• [Your instructions]: Switch every "Redditch" in the lines below to "Worcester", keeping everything else the same, and leave out the pictures.

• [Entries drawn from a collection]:

★ ★ ★

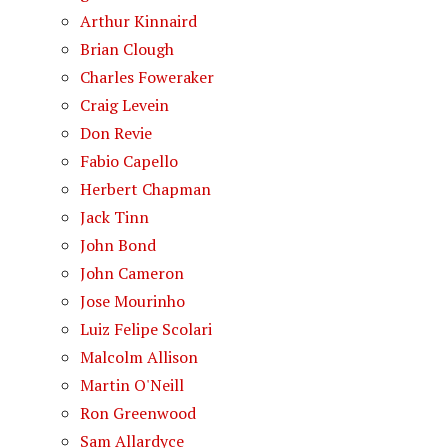
Arthur Kinnaird
Brian Clough
Charles Foweraker
Craig Levein
Don Revie
Fabio Capello
Herbert Chapman
Jack Tinn
John Bond
John Cameron
Jose Mourinho
Luiz Felipe Scolari
Malcolm Allison
Martin O'Neill
Ron Greenwood
Sam Allardyce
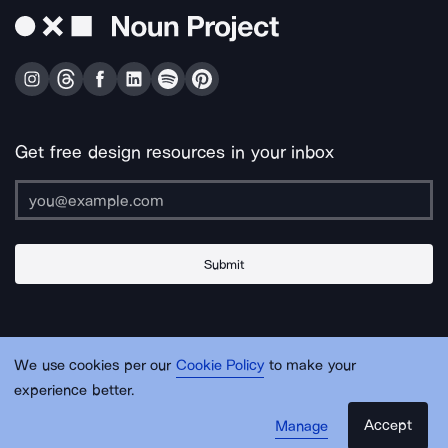
Get free design resources in your inbox
Submit
About Us
Contact Us
Support
Apps & Plugins
Jobs
Lingo
Legal
We use cookies per our
Cookie Policy
to make your
Sitemap
experience better.
Accept
Manage
© Noun Project Inc.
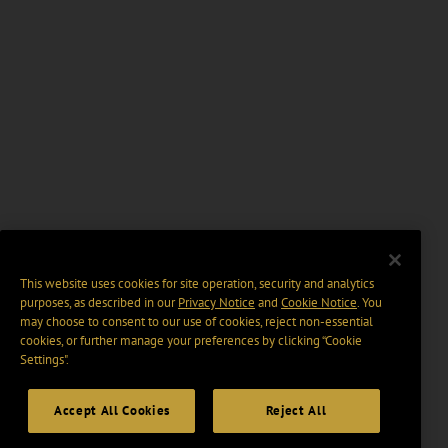
This website uses cookies for site operation, security and analytics
purposes, as described in our
Privacy Notice
and
Cookie Notice
. You
may choose to consent to our use of cookies, reject non-essential
cookies, or further manage your preferences by clicking “Cookie
Settings".
Accept All Cookies
Reject All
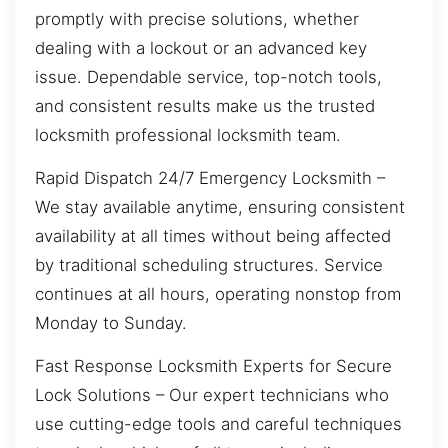
promptly with precise solutions, whether
dealing with a lockout or an advanced key
issue. Dependable service, top-notch tools,
and consistent results make us the trusted
locksmith professional locksmith team.
Rapid Dispatch 24/7 Emergency Locksmith –
We stay available anytime, ensuring consistent
availability at all times without being affected
by traditional scheduling structures. Service
continues at all hours, operating nonstop from
Monday to Sunday.
Fast Response Locksmith Experts for Secure
Lock Solutions – Our expert technicians who
use cutting-edge tools and careful techniques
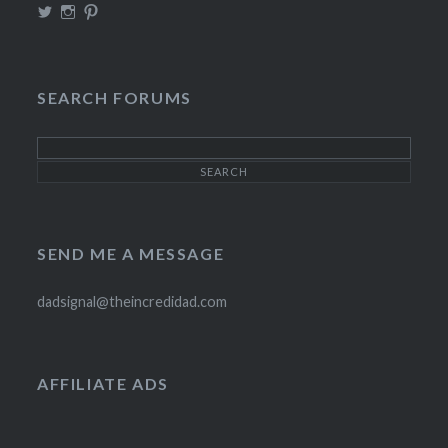
View
View
View
TheIncrediDad’s
theincredidad’s
The_IncrediDad’s
profile
profile
profile
on
on
on
Twitter
Instagram
Pinterest
SEARCH FORUMS
SEND ME A MESSAGE
dadsignal@theincredidad.com
AFFILIATE ADS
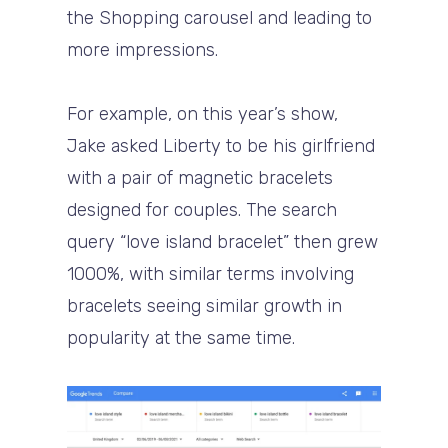
the Shopping carousel and leading to
more impressions.
For example, on this year’s show,
Jake asked Liberty to be his girlfriend
with a pair of magnetic bracelets
designed for couples. The search
query “love island bracelet” then grew
1000%, with similar terms involving
bracelets seeing similar growth in
popularity at the same time.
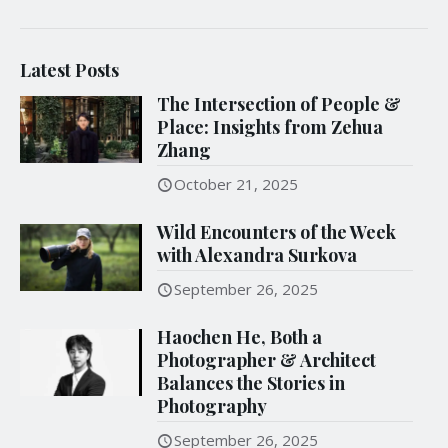
Latest Posts
The Intersection of People &
Place: Insights from Zehua
Zhang
October 21, 2025
Wild Encounters of the Week
with Alexandra Surkova
September 26, 2025
Haochen He, Both a
Photographer & Architect
Balances the Stories in
Photography
September 26, 2025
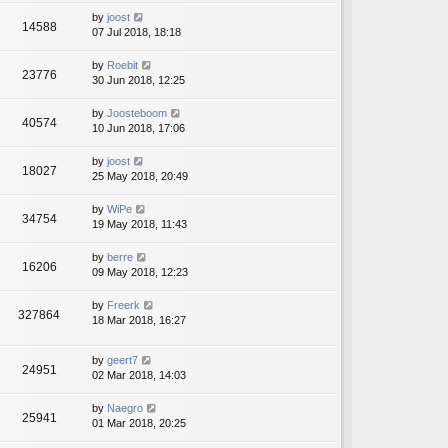
by
joost
14588
07 Jul 2018, 18:18
by
Roebit
23776
30 Jun 2018, 12:25
by
Joosteboom
40574
10 Jun 2018, 17:06
by
joost
18027
25 May 2018, 20:49
by
WiPe
34754
19 May 2018, 11:43
by
berre
16206
09 May 2018, 12:23
by
Freerk
327864
18 Mar 2018, 16:27
by
geert7
24951
02 Mar 2018, 14:03
by
Naegro
25941
01 Mar 2018, 20:25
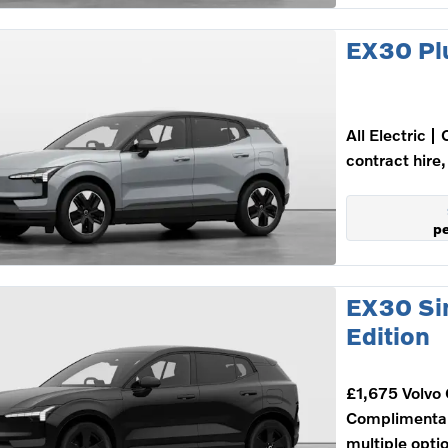
EX30 Pl
All Electric
contract hire,
p
EX30 Si
Edition
£1,675 Volvo 
Complimenta
multiple opti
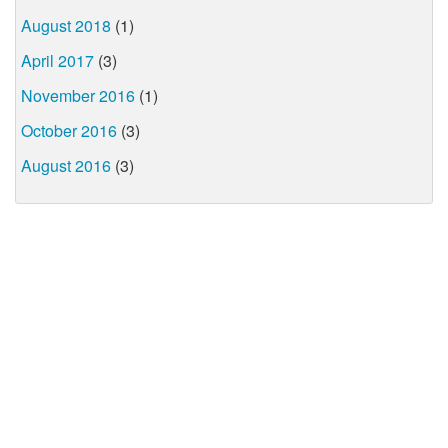
August 2018
(1)
April 2017
(3)
November 2016
(1)
October 2016
(3)
August 2016
(3)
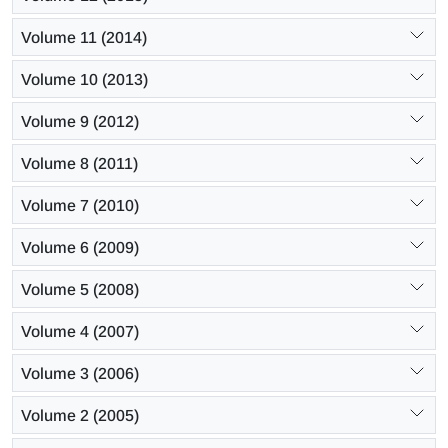
Volume 11 (2014)
Volume 10 (2013)
Volume 9 (2012)
Volume 8 (2011)
Volume 7 (2010)
Volume 6 (2009)
Volume 5 (2008)
Volume 4 (2007)
Volume 3 (2006)
Volume 2 (2005)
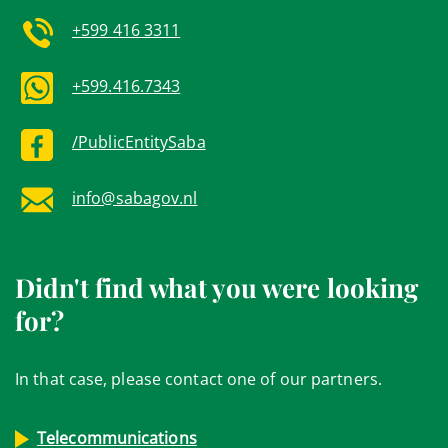
+599 416 3311
+599.416.7343
/PublicEntitySaba
info@sabagov.nl
Didn't find what you were looking
for?
In that case, please contact one of our partners.
Telecommunications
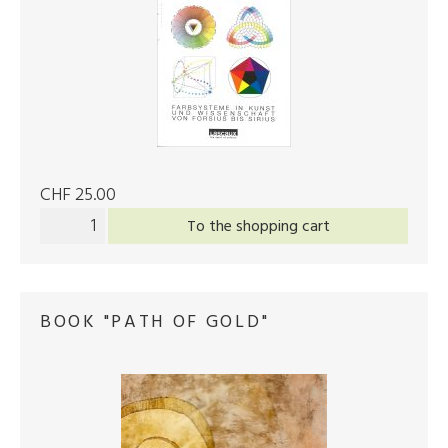
CHF 25.00
To the shopping cart
BOOK "PATH OF GOLD"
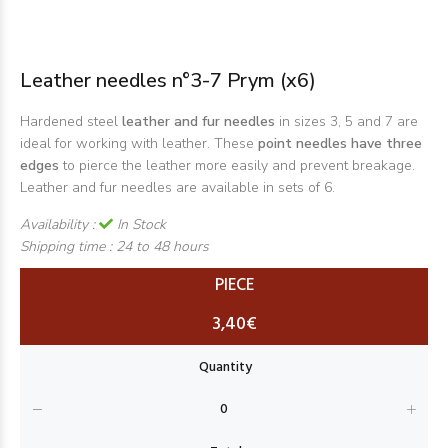
Leather needles n°3-7 Prym (x6)
Hardened steel
leather and fur needles
in sizes 3, 5 and 7 are
ideal for working with leather. These
point needles have three
edges
to pierce the leather more easily and prevent breakage.
Leather and fur needles are available in sets of 6.
Availability :
In Stock
Shipping time :
24 to 48 hours
PIECE
3,40€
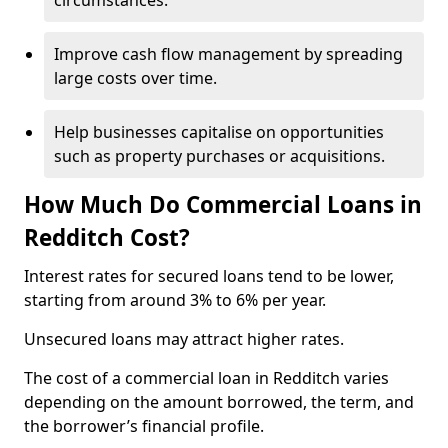
circumstances.
Improve cash flow management by spreading
large costs over time.
Help businesses capitalise on opportunities
such as property purchases or acquisitions.
How Much Do Commercial Loans in
Redditch Cost?
Interest rates for secured loans tend to be lower,
starting from around 3% to 6% per year.
Unsecured loans may attract higher rates.
The cost of a commercial loan in Redditch varies
depending on the amount borrowed, the term, and
the borrower’s financial profile.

★ ★ ★

• [Finished exercise]:
Arthur Kinnaird
Brian Clough
Charles Foweraker
Craig Levein
Don Revie
Fabio Capello
Herbert Chapman
Jack Tinn
John Bond
John Cameron
Jose Mourinho
Luiz Felipe Scolari
Malcolm Allison
Martin O'Neill
Ron Greenwood
Sam Allardyce
Get free design resources in your inbox
Submit
About Us
Contact Us
Support
Apps & Plugins
Jobs
Lingo
Legal
We use cookies per our
Cookie Policy
to make your
Sitemap
experience better.
Accept
Manage
© Noun Project Inc.
This website uses cookies for site operation, security and analytics
purposes, as described in our
Privacy Notice
and
Cookie Notice
. You
may choose to consent to our use of cookies, reject non-essential
cookies, or further manage your preferences by clicking “Cookie
Settings".
Accept All Cookies
Reject All
promptly with precise solutions, whether
dealing with a lockout or an advanced key
issue. Dependable service, top-notch tools,
and consistent results make us the trusted
locksmith professional locksmith team.
Rapid Dispatch 24/7 Emergency Locksmith –
We stay available anytime, ensuring consistent
availability at all times without being affected
by traditional scheduling structures. Service
continues at all hours, operating nonstop from
Monday to Sunday.
Fast Response Locksmith Experts for Secure
Lock Solutions – Our expert technicians who
use cutting-edge tools and careful techniques
View
View
View
TheIncrediDad’s
theincredidad’s
The_IncrediDad’s
profile
profile
profile
on
on
on
Twitter
Instagram
Pinterest
SEARCH FORUMS
SEND ME A MESSAGE
dadsignal@theincredidad.com
AFFILIATE ADS
the Shopping carousel and leading to
more impressions.
For example, on this year’s show,
Jake asked Liberty to be his girlfriend
with a pair of magnetic bracelets
designed for couples. The search
query “love island bracelet” then grew
1000%, with similar terms involving
bracelets seeing similar growth in
popularity at the same time.
Latest Posts
The Intersection of People &
Place: Insights from Zehua
Zhang
October 21, 2025
Wild Encounters of the Week
with Alexandra Surkova
September 26, 2025
Haochen He, Both a
Photographer & Architect
Balances the Stories in
Photography
September 26, 2025
by
joost
14588
07 Jul 2018, 18:18
by
Roebit
23776
30 Jun 2018, 12:25
by
Joosteboom
40574
10 Jun 2018, 17:06
by
joost
18027
25 May 2018, 20:49
by
WiPe
34754
19 May 2018, 11:43
by
berre
16206
09 May 2018, 12:23
by
Freerk
327864
18 Mar 2018, 16:27
by
geert7
24951
02 Mar 2018, 14:03
by
Naegro
25941
01 Mar 2018, 20:25
EX30 Pl
All Electric
contract hire,
p
EX30 Si
Edition
£1,675 Volvo 
Complimenta
multiple opti
August 2018
(1)
April 2017
(3)
November 2016
(1)
October 2016
(3)
August 2016
(3)
Volume 11 (2014)
Volume 10 (2013)
Volume 9 (2012)
Volume 8 (2011)
Volume 7 (2010)
Volume 6 (2009)
Volume 5 (2008)
Volume 4 (2007)
Volume 3 (2006)
Volume 2 (2005)
+599 416 3311
+599.416.7343
/PublicEntitySaba
info@sabagov.nl
Didn't find what you were looking
for?
In that case, please contact one of our partners.
Telecommunications
CHF 25.00
To the shopping cart
BOOK "PATH OF GOLD"
Leather needles n°3-7 Prym (x6)
Hardened steel
leather and fur needles
in sizes 3, 5 and 7 are
ideal for working with leather. These
point needles have three
edges
to pierce the leather more easily and prevent breakage.
Leather and fur needles are available in sets of 6.
Availability :
In Stock
Shipping time :
24 to 48 hours
PIECE
3,40€
circumstances.
Improve cash flow management by spreading
large costs over time.
Help businesses capitalise on opportunities
such as property purchases or acquisitions.
How Much Do Commercial Loans in
Worcester Cost?
Interest rates for secured loans tend to be lower,
starting from around 3% to 6% per year.
Unsecured loans may attract higher rates.
The cost of a commercial loan in Worcester varies
depending on the amount borrowed, the term, and
the borrower’s financial profile.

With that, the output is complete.